Objectives.
• a. In the forum thread on DIY external storage, which app does Whitehill say he uses to copy one drive to another?
• b. Quote the forum thread on DIY external storage word for word, between "## Whitehill (Mar 13, 2019)" and "SGilbert (Mar 13, 2019)", inclusive.

# DIY external storage



## Whitehill (Mar 13, 2019)

About a year ago, I spent a lot of $$ with a service to recover data from a dead-ish external USB drive.  I generally buy Seagate or WD and want to _retire_ them after 2 years or so.  Too short?  Too long?

I’m considering rolling my own, so this is to solicit recommendations for bare drives, enclosures, & what-not, to build my own drives.  This is first.

Second, how about an offline gizmo to clone one drive to another?  Maybe I’m doing it wrong, but it takes *a long time* to copy a 1+TB drive to another.


----------



## SGilbert (Mar 13, 2019)

Best source I know of is Other World Computing (macsales.com)

IMHO, a ready to use, or build your own SSD external. OWC has both.


----------



## DeltaMac (Mar 13, 2019)

I echo that about OWC. I don't think you would go wrong with OWC, (although they tend to be higher priced) And, in my experience, OWC has good customer support. You can purchase external drive enclosures loaded, or ready to load with whatever storage you want to put in.

I am considering one of those dual drive docks. Some are available as one-button copiers. Stick two drives in, press the button, and it copies one drive to another. It's bit-to-bit, so it doesn't matter how the drive is formatted, or what operating system made the original. It just makes a full copy.

Comment: It's your money, but a hard drive should be "trustworthy" for more than 2 years. The last "loaded" external that I bought was a 1TB Iomega, bought about 10 years ago, which started getting a little noisy, and I replaced the original Samsung 1TB with a WD blue 2TB. It has a bunch of installers, and about 16 partitions, most of which are bootable. I have about 6 other enclosures, some with permanent drives inside, others that I swap out for customer backups, or to get software installed from old backups. Some of the drives are more than 15 years old, but most are rarely in regular use.
I think you should expect that an external drive should last 5 to 8 years, with maybe 5 years as a more reasonable "retire" life - even if the drive is in daily use. Just my opinion...


----------



## Cheryl (Mar 13, 2019)

Whitehill said:


> Second, how about an offline gizmo to clone one drive to another?  Maybe I’m doing it wrong, but it takes *a long time* to copy a 1+TB drive to another.



How are you copying one drive to another? Are you using an app like Super Duper or Carbon Copy Cloner?


----------



## Whitehill (Mar 16, 2019)

SGilbert said:


> Best source I know of is Other World Computing


Thanks.  I have bought items from them.


----------



## Whitehill (Mar 16, 2019)

DeltaMac said:


> I think you should expect that an external drive should last 5 to 8 years, with maybe 5 years as a more reasonable "retire" life - even if the drive is in daily use. Just my opinion...


Agree.  The drive I had to have ‘recovered’ was in that range.


----------



## Whitehill (Mar 16, 2019)

Cheryl said:


> How are you copying one drive to another? Are you using an app like Super Duper or Carbon Copy Cloner?


Super Duper.  But I haven’t tried a full copy for a few years and at least one iMac ago ...


----------

Dataset extract.
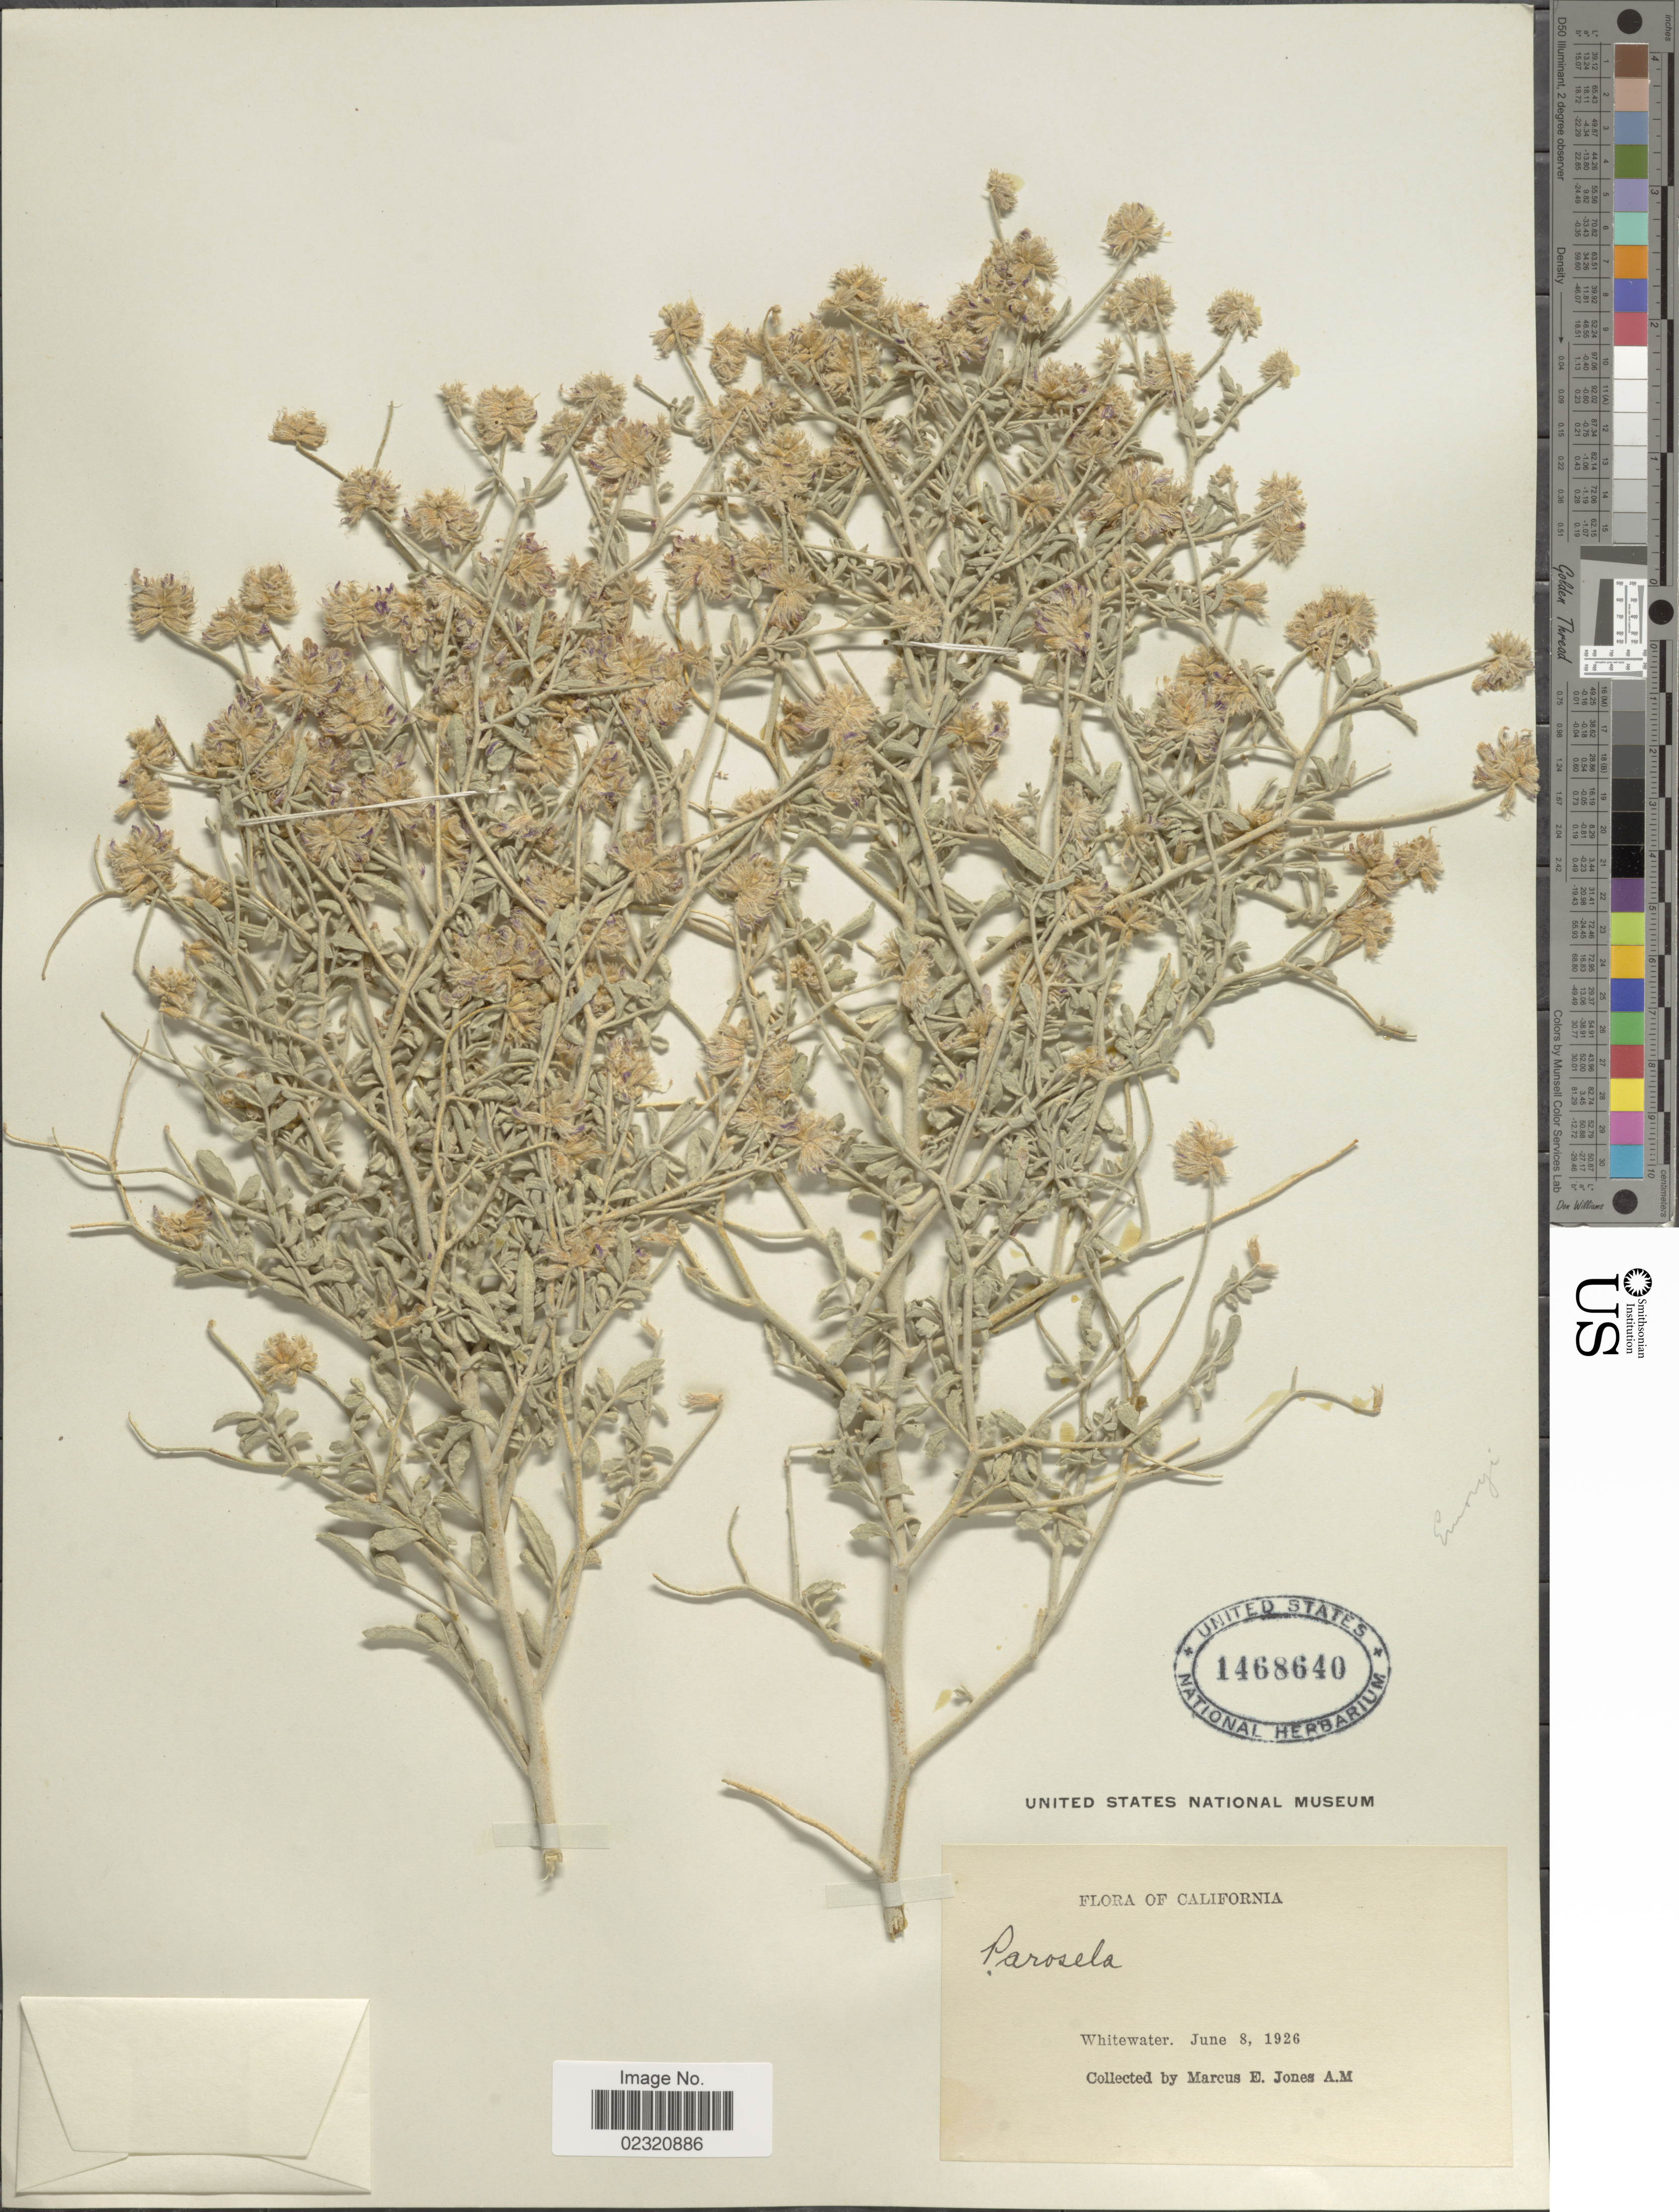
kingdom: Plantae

Replies.
• a. Super Duper.

• b.
## Whitehill (Mar 13, 2019)

About a year ago, I spent a lot of $$ with a service to recover data from a dead-ish external USB drive.  I generally buy Seagate or WD and want to _retire_ them after 2 years or so.  Too short?  Too long?

I’m considering rolling my own, so this is to solicit recommendations for bare drives, enclosures, & what-not, to build my own drives.  This is first.

Second, how about an offline gizmo to clone one drive to another?  Maybe I’m doing it wrong, but it takes *a long time* to copy a 1+TB drive to another.


----------



## SGilbert (Mar 13, 2019)